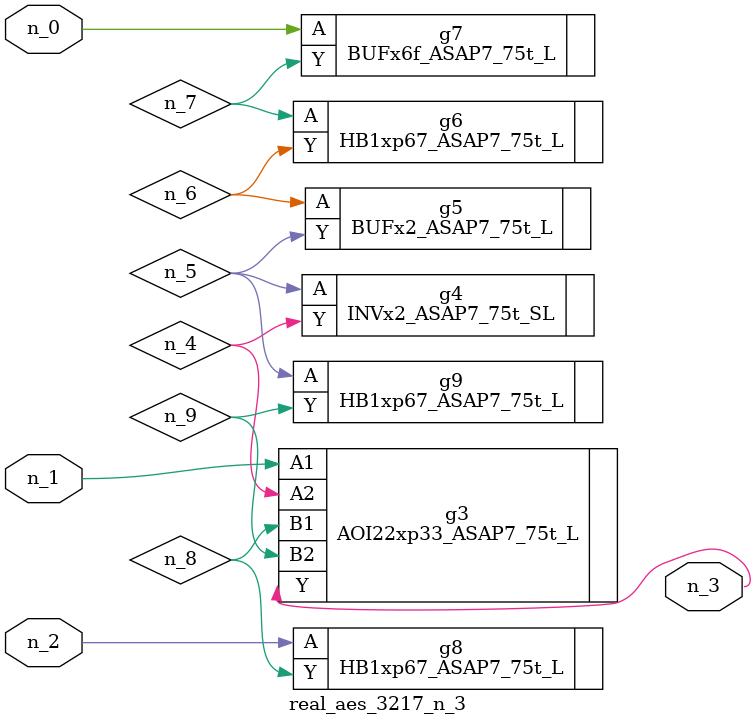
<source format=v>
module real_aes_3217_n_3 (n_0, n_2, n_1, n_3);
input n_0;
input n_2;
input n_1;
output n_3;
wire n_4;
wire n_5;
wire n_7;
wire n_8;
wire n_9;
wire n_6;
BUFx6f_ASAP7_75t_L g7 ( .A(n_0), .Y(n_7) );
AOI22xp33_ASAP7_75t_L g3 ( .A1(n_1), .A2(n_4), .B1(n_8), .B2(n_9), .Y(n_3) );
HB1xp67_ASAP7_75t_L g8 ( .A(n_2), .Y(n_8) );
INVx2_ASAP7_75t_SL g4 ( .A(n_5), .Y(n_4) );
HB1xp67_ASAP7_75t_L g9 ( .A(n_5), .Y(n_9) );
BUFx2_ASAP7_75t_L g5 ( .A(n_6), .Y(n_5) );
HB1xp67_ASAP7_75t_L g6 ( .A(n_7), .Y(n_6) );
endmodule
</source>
+ + +
### [WORK ORDER]
Report every line of the material above in which "wire" appears.

### [EXERCISE ANSWER]
wire n_4;
wire n_5;
wire n_7;
wire n_8;
wire n_9;
wire n_6;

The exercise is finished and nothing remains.